All maximum likelihood procedures share a common set of options that
control the maximization algorithm and output.
Users can supply
starting values in the START subop. The number of starting values
should correspond to the number of parameters in the model. (In
the case of MLE, the number of parameters is equal to the number
of parameter names specified in the PARM subop. For other
procedures, consult the description above). When starting values
are not specified by the user, typically zeroes are used instead.
The criteria used to determine whether the algorithm has converged
depends on a quadratic form in the gradient of the log likelihood
function with matrix equal to the negative of the inverse of hessian.

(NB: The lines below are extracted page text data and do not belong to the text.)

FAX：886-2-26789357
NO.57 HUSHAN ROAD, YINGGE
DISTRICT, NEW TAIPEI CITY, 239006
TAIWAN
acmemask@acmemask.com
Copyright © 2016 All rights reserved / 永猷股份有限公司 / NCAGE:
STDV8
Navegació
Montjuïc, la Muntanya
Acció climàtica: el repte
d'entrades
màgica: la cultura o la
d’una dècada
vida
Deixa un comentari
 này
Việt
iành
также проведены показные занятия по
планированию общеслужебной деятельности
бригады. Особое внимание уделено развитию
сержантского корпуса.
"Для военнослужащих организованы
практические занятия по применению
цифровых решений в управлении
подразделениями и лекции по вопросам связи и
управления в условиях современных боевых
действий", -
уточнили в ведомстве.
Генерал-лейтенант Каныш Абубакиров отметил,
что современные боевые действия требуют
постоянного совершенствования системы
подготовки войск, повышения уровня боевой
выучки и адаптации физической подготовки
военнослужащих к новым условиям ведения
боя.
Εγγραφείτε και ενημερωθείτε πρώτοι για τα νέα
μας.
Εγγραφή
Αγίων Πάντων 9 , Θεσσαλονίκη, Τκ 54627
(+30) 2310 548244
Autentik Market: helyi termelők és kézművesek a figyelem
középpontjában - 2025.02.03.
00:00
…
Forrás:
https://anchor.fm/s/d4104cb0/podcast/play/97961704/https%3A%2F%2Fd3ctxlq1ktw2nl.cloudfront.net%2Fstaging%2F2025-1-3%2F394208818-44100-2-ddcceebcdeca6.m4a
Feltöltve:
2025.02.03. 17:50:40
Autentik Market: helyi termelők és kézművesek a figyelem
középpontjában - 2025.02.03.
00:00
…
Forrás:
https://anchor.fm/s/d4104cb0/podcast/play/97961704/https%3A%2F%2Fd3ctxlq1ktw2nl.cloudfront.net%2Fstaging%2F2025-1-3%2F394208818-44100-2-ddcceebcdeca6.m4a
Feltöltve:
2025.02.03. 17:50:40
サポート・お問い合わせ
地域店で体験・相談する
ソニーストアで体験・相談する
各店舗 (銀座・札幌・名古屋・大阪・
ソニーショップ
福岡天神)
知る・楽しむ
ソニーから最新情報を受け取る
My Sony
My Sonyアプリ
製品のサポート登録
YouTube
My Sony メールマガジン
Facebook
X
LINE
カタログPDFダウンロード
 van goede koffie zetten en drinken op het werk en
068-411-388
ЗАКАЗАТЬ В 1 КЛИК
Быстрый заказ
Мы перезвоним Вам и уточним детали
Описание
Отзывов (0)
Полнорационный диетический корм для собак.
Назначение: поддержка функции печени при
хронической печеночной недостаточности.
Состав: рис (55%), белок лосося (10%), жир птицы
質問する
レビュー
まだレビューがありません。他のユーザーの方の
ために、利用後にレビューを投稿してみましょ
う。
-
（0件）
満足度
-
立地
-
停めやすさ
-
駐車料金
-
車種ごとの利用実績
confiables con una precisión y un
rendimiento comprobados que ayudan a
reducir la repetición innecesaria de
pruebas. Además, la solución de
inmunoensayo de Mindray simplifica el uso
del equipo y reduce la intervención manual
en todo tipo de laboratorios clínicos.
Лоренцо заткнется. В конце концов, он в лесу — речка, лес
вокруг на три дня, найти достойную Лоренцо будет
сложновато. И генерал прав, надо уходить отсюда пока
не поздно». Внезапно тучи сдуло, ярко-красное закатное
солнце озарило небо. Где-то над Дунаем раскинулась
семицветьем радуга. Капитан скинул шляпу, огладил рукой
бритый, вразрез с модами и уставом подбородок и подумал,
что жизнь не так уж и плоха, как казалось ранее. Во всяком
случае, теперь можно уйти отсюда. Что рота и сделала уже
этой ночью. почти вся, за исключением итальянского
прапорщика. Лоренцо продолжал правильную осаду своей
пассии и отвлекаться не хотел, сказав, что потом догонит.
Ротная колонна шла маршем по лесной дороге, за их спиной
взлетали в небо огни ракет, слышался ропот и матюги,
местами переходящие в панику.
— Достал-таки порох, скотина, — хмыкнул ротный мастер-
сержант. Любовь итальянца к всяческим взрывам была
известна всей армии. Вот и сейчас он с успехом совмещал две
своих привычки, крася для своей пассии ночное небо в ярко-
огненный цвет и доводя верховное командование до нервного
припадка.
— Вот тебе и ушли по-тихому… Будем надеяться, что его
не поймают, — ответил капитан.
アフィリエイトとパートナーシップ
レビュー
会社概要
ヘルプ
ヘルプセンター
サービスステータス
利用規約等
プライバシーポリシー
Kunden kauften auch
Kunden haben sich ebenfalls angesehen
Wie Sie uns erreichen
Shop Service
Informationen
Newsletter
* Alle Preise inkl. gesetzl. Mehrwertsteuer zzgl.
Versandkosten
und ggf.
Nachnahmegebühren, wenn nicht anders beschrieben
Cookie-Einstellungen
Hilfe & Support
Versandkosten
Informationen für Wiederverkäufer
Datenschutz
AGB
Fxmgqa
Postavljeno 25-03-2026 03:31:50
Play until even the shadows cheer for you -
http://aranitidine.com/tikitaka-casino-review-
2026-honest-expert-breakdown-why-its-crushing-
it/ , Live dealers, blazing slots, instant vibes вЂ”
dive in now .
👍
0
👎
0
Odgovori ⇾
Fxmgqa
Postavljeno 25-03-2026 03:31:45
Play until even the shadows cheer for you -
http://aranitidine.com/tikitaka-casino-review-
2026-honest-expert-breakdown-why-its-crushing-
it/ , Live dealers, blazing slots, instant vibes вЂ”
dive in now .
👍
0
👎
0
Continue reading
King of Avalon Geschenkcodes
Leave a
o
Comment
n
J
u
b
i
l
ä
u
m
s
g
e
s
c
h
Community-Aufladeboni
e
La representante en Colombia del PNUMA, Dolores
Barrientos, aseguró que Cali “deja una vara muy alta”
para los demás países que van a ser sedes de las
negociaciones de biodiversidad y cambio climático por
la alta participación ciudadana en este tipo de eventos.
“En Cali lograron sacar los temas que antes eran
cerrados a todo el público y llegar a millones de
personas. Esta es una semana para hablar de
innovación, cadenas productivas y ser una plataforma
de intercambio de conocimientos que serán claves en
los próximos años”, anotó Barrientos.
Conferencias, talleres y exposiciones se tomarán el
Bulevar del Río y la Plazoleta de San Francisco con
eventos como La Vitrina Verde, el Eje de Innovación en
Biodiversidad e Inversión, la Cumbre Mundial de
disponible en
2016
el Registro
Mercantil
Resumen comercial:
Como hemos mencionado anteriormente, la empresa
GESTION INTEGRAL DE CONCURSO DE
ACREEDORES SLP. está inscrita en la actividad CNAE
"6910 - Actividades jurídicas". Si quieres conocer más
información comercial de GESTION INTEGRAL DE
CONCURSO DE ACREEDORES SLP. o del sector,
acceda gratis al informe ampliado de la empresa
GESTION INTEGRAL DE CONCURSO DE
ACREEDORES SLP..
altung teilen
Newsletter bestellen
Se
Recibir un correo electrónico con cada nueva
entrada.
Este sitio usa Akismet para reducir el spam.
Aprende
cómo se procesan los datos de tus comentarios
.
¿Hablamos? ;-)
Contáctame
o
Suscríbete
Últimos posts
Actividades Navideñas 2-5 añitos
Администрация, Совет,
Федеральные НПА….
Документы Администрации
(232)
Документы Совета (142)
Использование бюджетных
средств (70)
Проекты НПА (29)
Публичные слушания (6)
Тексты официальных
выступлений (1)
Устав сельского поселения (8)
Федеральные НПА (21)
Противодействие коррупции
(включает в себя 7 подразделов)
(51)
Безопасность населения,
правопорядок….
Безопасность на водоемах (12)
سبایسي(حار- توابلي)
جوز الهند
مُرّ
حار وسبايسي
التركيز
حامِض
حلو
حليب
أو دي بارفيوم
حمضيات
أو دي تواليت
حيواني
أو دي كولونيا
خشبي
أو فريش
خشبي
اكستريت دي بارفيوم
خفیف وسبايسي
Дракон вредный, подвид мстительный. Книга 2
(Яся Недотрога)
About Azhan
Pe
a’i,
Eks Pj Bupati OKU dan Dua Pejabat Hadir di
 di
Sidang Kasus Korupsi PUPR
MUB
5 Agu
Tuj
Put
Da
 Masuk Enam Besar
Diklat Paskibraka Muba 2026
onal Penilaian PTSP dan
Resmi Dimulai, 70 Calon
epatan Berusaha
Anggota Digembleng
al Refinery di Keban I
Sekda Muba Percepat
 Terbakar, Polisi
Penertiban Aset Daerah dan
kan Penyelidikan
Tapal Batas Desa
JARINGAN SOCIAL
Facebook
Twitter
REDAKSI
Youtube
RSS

The default convergence criteria is set at 0.001. To set the
convergence criteria at another value, include the CONVG
subop with a value of your own choosing. For example:
probit dep[y] ind[one x] convg[0.0001]
would set a more stringent criteria for convergence.
By default, the maximum likelihood routines continue for a maximum
of fifteen iterations. To increase (or decrease) the iteration
limit, include the MAXIT subop. For example:
logit dep[y] ind[one x] maxit[50]
would allow SST to continue for up to fifty iterations.
At each iteration, SST normally picks a direction to search in the
parameter space and attempts to pick the optimum stepsize for taking
a step in this direction. Occasionally, the program will fail to
find a stepsize which will increase the likelihood and will
report a convergence failure. You may force SST to take a fixed
stepsize of your own choosing at each iteration by including the
STEP subop which takes as its argument a positive number:
tobit dep[y] ind[one x] step[1.0]
With the above command, SST will use a stepsize of one at each
iteration.
If SST has difficulty achieving convergence, it is a good idea to
increase the amount of information that the program prints at each
iteration using the PRT subop. The default level of printing
is one and includes the value of the likelihood function at each
iteration, stepsize, and the convergence criteria. To have SST
print out the covariance matrix after the last iteration, increase
the print level to two. To have parameter values output at each
iteration, set the print level at three. A common problem is
incorrectly specified derivatives. SST will calculate numerical
derivatives and print them on the first iteration if you set the
print level at four. For example:
mnl dep[y] ivalt[constant: one one x: x1 x2] prt[4]
will produce the maximum available output.